As the clogs get bigger and restrict the usually high water pressure in the pipes, the situation may cause the pipes to rupture, tear, or even burst to relieve the pressure. Unfortunately, it can be difficult to spot leaky pipes in the earlier stages because the pipes are usually hidden. That said, you may notice signs of moisture on the floor, walls, or ceilings where the pipes pass, or even reduced water pressure if there’s a big leak.

During your inspection, make sure to note down all leaks, including porous taps and dripping gaskets for replacement and tightening, respectively. Although these problems seem quite easy to fix, old taps and bolts may break at weakened areas and cause water to suddenly gush out. So it’s important that you let professional plumbers fix any leaks in your home, especially those associated with an old plumbing system.

5. Discoloured water

As the water forces its way past corroded internal walls, it will occasionally appear discoloured at the tap and other outlets. Discoloured drinking water should be a cause for concern, as it may compromise the health of your loved ones. Fortunately, most professional plumbers can use their years of experience to determine the possible cause of discolouration based on the colour of the water.
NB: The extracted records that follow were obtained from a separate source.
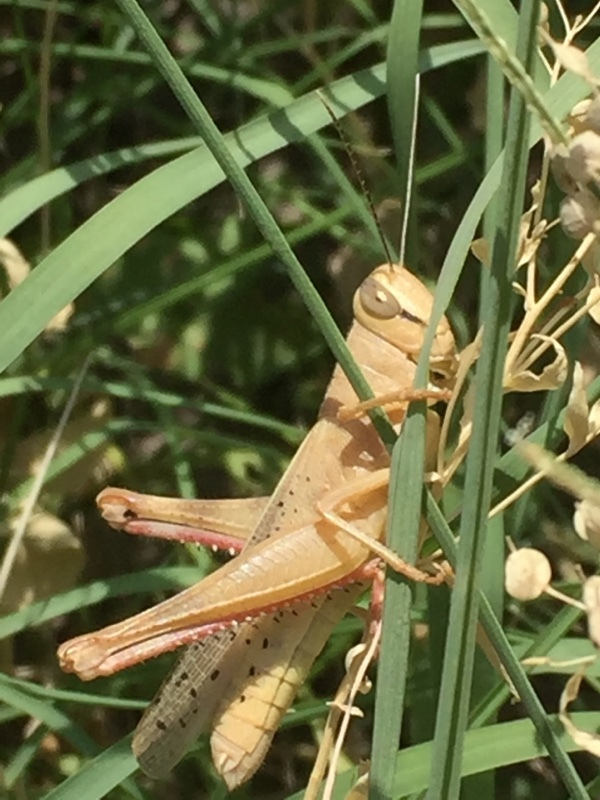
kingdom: Animalia
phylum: Arthropoda
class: Insecta
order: Orthoptera
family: Acrididae
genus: Heteracris
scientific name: Heteracris pterosticha
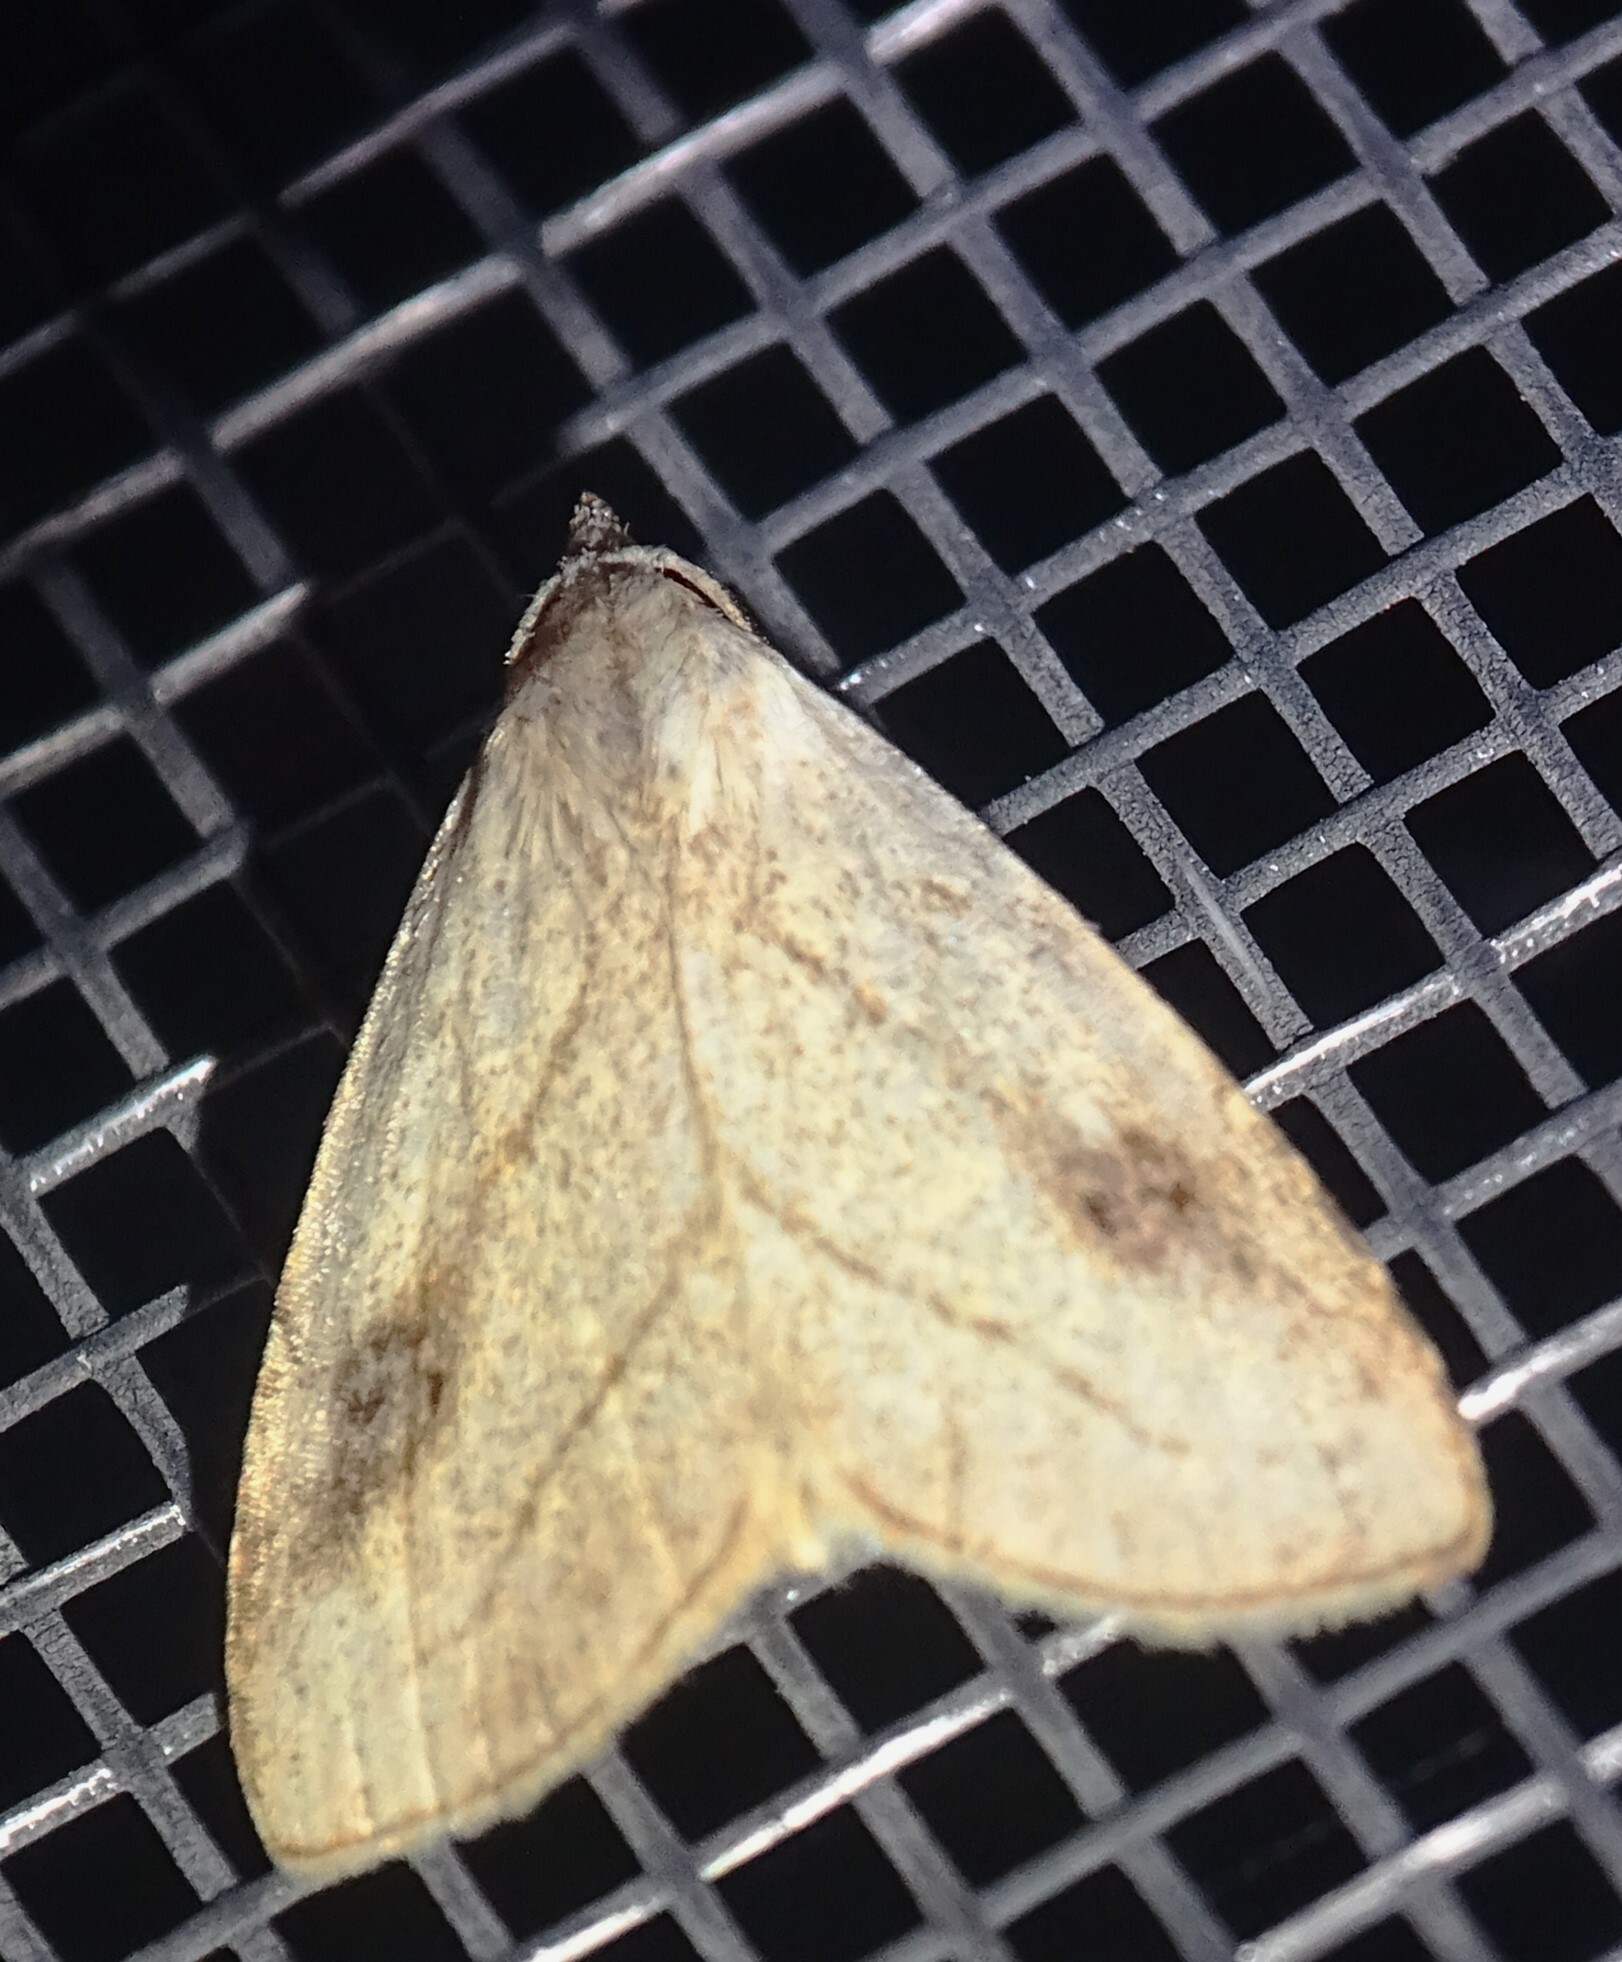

For instance, yellow, orange, or red water indicates that it contains rust. Old pipes that have accumulated rust on the internal walls are particularly prone to this problem, as bits of rust begin to break off and get carried away by the water. If the problem continues, the rust and corrosion will eventually cause holes in the pipes.

The water may also have blue or green discolouration, which suggests copper or brass in the system. Green water may also be caused by algae along the supply line. If your water turns black, this could indicate some kind of growth in the pipes that may be toxic. It’s also not uncommon to have your water turn pinkish, which indicates that there’s an organism in your line, though this is not considered harmful.

Final Note

Ultimately, the type of pipes and their age is not necessarily a good indicator of when to replace your plumbing system, unless they’re made of lead. It’s more reliable to ask professional plumbers to inspect them once you notice the signs of failure discussed above. They will then recommend the appropriate cause of action, whether it’s repairing, replacing, or upgrading the old/damaged components to restore the convenience of your plumbing system, and enjoy the merits of new plumbing technologies, including aesthetics and water efficiency.